Fixed: Connection wizard could fail with “Network error” on the final Create step on WordPress 6.8 and newer, even when Verify reported authenticated successfully. The wizard now matches the pasted Application Password using the same WordPress core helper as the authentication subsystem (which supports the new fast-hash format introduced in WordPress 6.8), so connections are created correctly.
Improved: The wizard surfaces the actual server-side error message on HTTP failures instead of always showing the generic “Network error” string, making future failures easier to diagnose.
1.0.0
First public WordPress.org release.
Highlights:
WordPress 7.0 QA verified.
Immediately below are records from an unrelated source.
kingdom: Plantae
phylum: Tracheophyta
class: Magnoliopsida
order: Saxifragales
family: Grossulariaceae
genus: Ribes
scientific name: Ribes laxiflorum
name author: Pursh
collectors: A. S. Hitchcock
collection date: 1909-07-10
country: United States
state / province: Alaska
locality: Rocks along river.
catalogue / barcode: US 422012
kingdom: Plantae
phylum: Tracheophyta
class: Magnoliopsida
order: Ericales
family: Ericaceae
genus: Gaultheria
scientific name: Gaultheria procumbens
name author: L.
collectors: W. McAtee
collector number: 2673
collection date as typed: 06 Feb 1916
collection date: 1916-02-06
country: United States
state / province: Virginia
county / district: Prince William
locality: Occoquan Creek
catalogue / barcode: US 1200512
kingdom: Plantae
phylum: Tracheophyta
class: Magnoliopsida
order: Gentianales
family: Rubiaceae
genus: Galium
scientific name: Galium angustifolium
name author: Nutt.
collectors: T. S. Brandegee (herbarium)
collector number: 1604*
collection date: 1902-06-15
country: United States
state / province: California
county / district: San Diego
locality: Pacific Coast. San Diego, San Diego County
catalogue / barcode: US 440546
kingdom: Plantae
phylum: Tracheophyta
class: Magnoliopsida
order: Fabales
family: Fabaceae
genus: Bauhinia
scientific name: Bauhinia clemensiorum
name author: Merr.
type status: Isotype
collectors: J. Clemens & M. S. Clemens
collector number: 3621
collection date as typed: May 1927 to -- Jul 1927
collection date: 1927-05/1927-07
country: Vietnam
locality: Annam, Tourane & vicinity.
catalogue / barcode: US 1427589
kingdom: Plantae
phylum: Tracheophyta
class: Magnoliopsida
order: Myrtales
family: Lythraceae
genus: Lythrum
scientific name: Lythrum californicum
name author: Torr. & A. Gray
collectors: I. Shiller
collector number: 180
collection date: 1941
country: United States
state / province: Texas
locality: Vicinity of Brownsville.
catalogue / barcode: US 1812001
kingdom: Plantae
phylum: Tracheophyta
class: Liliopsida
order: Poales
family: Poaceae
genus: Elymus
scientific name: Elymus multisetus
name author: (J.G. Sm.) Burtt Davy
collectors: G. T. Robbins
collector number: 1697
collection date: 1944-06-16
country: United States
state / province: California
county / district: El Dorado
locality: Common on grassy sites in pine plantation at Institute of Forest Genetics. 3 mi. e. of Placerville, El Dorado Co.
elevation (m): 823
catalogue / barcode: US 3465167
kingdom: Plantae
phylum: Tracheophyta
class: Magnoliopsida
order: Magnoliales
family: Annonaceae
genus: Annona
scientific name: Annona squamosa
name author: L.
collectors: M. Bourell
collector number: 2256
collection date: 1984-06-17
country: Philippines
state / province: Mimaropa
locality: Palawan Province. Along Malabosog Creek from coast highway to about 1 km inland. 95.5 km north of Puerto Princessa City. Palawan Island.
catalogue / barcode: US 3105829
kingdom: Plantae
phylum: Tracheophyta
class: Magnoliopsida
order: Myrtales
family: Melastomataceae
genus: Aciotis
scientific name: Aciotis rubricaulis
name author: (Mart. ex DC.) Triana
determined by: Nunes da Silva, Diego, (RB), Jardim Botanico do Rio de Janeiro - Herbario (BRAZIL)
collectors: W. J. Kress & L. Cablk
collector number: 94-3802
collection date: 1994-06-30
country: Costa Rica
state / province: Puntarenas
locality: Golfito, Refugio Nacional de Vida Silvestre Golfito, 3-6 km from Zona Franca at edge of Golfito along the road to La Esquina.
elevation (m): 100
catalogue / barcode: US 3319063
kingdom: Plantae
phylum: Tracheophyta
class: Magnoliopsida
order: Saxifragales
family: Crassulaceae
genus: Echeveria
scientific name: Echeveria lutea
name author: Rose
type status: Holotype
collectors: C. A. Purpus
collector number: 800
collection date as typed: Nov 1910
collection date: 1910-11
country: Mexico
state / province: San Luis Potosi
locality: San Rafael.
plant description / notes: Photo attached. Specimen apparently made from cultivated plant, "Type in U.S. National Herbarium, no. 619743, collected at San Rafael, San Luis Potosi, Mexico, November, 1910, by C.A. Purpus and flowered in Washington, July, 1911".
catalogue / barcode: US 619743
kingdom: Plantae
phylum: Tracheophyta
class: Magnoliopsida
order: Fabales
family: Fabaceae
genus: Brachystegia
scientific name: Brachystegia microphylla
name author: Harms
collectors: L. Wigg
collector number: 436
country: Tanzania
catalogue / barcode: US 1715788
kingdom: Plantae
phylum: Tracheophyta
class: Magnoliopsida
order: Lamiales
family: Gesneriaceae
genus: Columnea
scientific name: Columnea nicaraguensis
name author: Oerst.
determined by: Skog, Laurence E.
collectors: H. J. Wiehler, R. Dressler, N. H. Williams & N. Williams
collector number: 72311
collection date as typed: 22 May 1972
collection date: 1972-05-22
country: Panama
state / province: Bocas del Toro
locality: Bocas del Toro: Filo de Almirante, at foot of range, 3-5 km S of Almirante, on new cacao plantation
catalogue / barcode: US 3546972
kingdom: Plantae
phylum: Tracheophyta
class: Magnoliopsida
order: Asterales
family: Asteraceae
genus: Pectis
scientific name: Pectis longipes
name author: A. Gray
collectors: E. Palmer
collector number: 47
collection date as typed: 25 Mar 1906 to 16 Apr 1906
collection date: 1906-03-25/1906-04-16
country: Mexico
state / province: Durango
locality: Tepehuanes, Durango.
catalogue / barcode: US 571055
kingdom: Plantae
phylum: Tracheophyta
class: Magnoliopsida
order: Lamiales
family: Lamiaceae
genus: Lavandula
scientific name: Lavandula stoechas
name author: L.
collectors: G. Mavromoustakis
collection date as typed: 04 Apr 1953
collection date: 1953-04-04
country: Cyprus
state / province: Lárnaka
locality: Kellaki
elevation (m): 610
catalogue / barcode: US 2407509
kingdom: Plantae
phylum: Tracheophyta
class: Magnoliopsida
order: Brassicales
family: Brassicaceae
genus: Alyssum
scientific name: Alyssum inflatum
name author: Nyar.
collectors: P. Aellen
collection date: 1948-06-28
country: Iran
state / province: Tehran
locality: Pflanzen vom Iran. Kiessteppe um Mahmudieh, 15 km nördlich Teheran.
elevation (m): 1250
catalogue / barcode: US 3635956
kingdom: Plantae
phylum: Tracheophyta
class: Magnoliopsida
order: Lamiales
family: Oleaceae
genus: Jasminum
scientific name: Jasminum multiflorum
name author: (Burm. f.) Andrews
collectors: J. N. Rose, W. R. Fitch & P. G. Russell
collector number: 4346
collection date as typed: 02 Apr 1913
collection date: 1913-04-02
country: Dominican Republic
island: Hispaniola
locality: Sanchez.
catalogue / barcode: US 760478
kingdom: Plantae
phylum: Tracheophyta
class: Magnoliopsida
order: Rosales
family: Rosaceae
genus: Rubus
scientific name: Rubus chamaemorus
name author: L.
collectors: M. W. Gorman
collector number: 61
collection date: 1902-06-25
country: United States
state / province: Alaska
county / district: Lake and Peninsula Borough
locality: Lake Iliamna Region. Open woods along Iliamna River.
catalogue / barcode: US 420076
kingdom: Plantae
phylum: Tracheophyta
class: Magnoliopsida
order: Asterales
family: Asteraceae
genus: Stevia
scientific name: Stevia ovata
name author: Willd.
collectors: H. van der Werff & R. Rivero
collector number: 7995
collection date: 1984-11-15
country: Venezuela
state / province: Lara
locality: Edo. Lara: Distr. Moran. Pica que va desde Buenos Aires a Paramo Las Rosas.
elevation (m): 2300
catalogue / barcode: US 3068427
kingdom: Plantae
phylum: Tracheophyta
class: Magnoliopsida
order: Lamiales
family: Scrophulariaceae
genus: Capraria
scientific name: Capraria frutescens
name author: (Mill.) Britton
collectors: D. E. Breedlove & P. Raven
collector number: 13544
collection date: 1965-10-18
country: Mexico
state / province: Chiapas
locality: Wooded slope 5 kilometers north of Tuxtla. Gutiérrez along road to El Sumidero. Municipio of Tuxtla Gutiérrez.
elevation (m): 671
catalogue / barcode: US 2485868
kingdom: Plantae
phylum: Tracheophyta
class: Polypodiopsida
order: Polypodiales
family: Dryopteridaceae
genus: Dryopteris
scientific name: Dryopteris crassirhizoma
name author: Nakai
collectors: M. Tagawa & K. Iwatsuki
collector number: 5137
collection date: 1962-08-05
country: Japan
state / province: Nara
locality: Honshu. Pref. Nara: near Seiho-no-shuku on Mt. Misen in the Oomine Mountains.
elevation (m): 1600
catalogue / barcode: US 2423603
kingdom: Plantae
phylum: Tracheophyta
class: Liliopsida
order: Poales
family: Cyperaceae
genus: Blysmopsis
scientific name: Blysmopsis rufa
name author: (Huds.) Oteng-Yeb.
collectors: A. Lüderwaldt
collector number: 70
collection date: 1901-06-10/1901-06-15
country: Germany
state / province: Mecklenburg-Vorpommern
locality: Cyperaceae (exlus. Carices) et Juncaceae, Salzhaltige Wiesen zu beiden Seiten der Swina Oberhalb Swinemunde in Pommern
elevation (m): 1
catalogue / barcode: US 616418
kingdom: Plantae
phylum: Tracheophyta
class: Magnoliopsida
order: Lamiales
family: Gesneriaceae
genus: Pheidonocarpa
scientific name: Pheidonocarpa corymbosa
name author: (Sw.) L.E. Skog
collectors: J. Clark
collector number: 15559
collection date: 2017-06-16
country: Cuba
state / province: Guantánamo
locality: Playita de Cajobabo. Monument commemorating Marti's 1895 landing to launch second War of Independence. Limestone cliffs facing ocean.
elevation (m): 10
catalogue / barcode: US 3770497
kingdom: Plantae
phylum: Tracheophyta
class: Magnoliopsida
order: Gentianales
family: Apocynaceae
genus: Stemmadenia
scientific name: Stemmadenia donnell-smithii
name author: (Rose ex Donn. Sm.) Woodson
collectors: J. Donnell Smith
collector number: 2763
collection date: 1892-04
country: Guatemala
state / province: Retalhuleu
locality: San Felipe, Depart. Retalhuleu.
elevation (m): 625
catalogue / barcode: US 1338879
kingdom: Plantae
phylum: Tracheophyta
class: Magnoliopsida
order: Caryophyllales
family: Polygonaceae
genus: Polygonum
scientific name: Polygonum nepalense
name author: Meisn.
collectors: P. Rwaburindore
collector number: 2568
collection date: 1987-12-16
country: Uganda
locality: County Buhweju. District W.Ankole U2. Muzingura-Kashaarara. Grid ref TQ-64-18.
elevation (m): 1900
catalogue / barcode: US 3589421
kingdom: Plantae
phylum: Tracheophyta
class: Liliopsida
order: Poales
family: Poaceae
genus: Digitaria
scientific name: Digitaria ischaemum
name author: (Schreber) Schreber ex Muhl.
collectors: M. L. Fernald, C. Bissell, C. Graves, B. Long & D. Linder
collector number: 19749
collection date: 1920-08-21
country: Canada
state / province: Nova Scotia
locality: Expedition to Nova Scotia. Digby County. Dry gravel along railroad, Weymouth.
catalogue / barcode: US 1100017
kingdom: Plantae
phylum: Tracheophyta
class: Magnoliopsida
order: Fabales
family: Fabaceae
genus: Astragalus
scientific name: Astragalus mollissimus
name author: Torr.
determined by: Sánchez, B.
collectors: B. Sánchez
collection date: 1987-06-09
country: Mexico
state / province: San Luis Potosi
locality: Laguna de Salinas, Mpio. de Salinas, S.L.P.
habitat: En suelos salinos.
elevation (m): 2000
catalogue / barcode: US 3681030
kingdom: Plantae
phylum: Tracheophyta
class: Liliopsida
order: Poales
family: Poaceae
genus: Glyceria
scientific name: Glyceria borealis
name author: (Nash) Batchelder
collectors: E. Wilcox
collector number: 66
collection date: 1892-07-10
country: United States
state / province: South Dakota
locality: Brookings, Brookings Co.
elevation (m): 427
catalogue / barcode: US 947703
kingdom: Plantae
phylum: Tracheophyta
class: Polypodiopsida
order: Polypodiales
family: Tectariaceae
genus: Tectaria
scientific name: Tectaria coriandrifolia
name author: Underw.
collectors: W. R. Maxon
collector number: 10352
Tested on a real WordPress 7.0 testbed, including the Abilities API bridge, admin UI, media/upload flows, auth methods, and deactivate/reactivate behaviour.
Health and ping endpoints. /wp-json/axtolab-ai-connector/v1/ping and /health-check report connection status and the installed plugin version.
Roll Back / Undo on every write. Every AI-driven create, update, publish, trash, or restore action captures a before/after snapshot. Revert any change with one click from the Logs & Roll Back admin page.
MCP tools across content authoring, media management, taxonomy, authors, Yoast SEO, stock photos, image generation, upload portal, connection introspection, and Roll Back.
Two authentication methods. Application Passwords (HTTP Basic) for Desktop AI clients, and OAuth 2.1 with PKCE S256 + dynamic client registration (RFC 7591) for Web AI clients on the MCP-over-HTTP transport.
Capability-group-driven tool filtering on the MCP transport — operators choose what AI agents on each connection are allowed to do (read, create_edit, publish, trash_restore, media_manage, taxonomy, authors, seo, image, upload_portal).
Provider-neutral SEO tools that auto-detect Yoast or Rank Math, with the legacy Yoast-specific tools retained for backwards compatibility.
Confirmation-token flow required for destructive operations (publish, trash, restore) — a single-use token must be issued before the action proceeds.
Per-connection privilege model — every MCP connection authenticates as a WordPress user (chosen by the administrator during setup, via the Application Password wizard); the plugin never creates WordPress users or roles. Connection capability set and the user’s WordPress role layer to determine what each tool call can do.
Submission readiness pass — feature settings stand alone (no inline upsells), all third-party services disclosed in the External Services section, the .mcpb Claude Desktop installer is hosted as a GitHub Release asset and linked from the setup page.